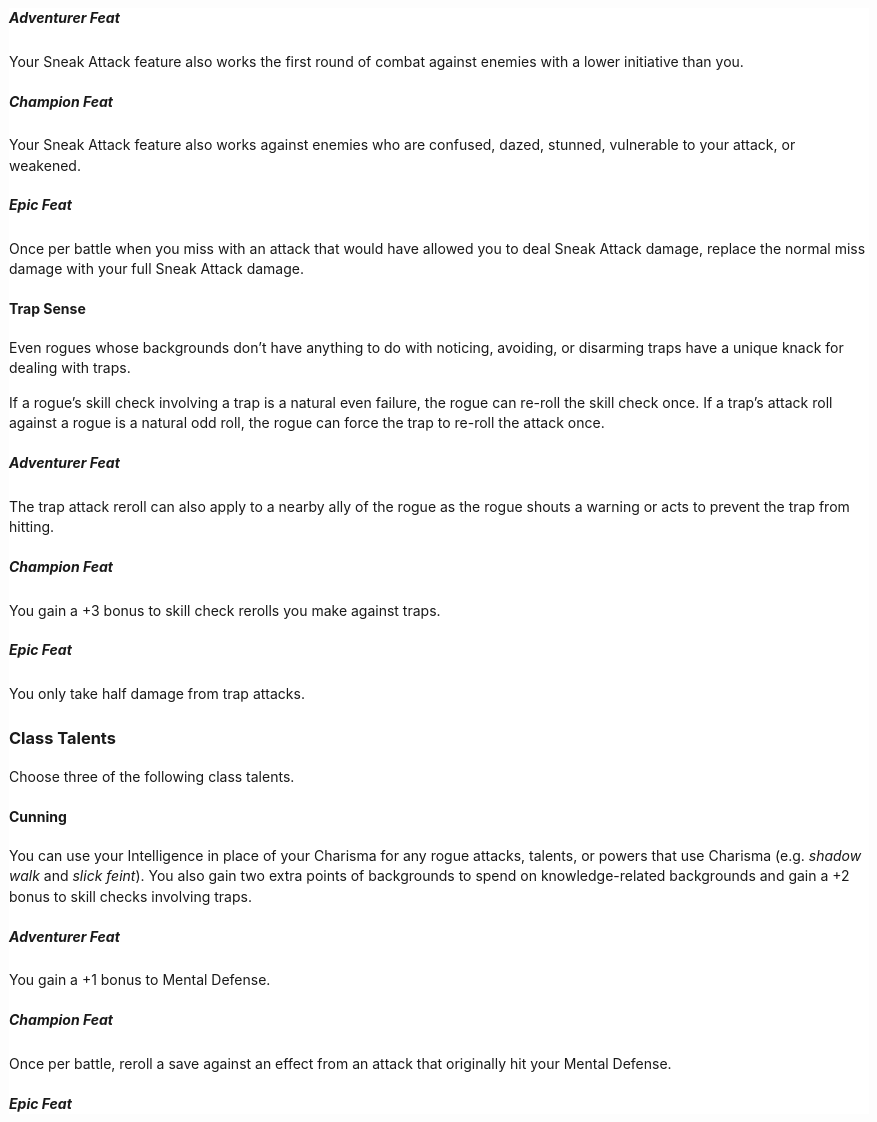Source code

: ##### Adventurer Feat

Your Sneak Attack feature also works the first round of combat against enemies with a lower initiative than you.

##### Champion Feat

Your Sneak Attack feature also works against enemies who are confused, dazed, stunned, vulnerable to your attack, or weakened.

##### Epic Feat

Once per battle when you miss with an attack that would have allowed you to deal Sneak Attack damage, replace the normal miss damage with your full Sneak Attack damage.

#### Trap Sense

Even rogues whose backgrounds don’t have anything to do with noticing, avoiding, or disarming traps have a unique knack for dealing with traps.

If a rogue’s skill check involving a trap is a natural even failure, the rogue can re-roll the skill check once. If a trap’s attack roll against a rogue is a natural odd roll, the rogue can force the trap to re-roll the attack once.

##### Adventurer Feat

The trap attack reroll can also apply to a nearby ally of the rogue as the rogue shouts a warning or acts to prevent the trap from hitting.

##### Champion Feat

You gain a +3 bonus to skill check rerolls you make against traps.

##### Epic Feat

You only take half damage from trap attacks.

### Class Talents

Choose three of the following class talents.

#### Cunning

You can use your Intelligence in place of your Charisma for any rogue attacks, talents, or powers that use Charisma (e.g. *shadow walk* and *slick feint*). You also gain two extra points of backgrounds to spend on knowledge-related backgrounds and gain a +2 bonus to skill checks involving traps.

##### Adventurer Feat

You gain a +1 bonus to Mental Defense.

##### Champion Feat

Once per battle, reroll a save against an effect from an attack that originally hit your Mental Defense.

##### Epic Feat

_ _ _

WHAT TO WORK ON: Strip out the pictures and repeat the listing above exactly.

SOLVED EXERCISE:
Source code

: ##### Adventurer Feat

Your Sneak Attack feature also works the first round of combat against enemies with a lower initiative than you.

##### Champion Feat

Your Sneak Attack feature also works against enemies who are confused, dazed, stunned, vulnerable to your attack, or weakened.

##### Epic Feat

Once per battle when you miss with an attack that would have allowed you to deal Sneak Attack damage, replace the normal miss damage with your full Sneak Attack damage.

#### Trap Sense

Even rogues whose backgrounds don’t have anything to do with noticing, avoiding, or disarming traps have a unique knack for dealing with traps.

If a rogue’s skill check involving a trap is a natural even failure, the rogue can re-roll the skill check once. If a trap’s attack roll against a rogue is a natural odd roll, the rogue can force the trap to re-roll the attack once.

##### Adventurer Feat

The trap attack reroll can also apply to a nearby ally of the rogue as the rogue shouts a warning or acts to prevent the trap from hitting.

##### Champion Feat

You gain a +3 bonus to skill check rerolls you make against traps.

##### Epic Feat

You only take half damage from trap attacks.

### Class Talents

Choose three of the following class talents.

#### Cunning

You can use your Intelligence in place of your Charisma for any rogue attacks, talents, or powers that use Charisma (e.g. *shadow walk* and *slick feint*). You also gain two extra points of backgrounds to spend on knowledge-related backgrounds and gain a +2 bonus to skill checks involving traps.

##### Adventurer Feat

You gain a +1 bonus to Mental Defense.

##### Champion Feat

Once per battle, reroll a save against an effect from an attack that originally hit your Mental Defense.

##### Epic Feat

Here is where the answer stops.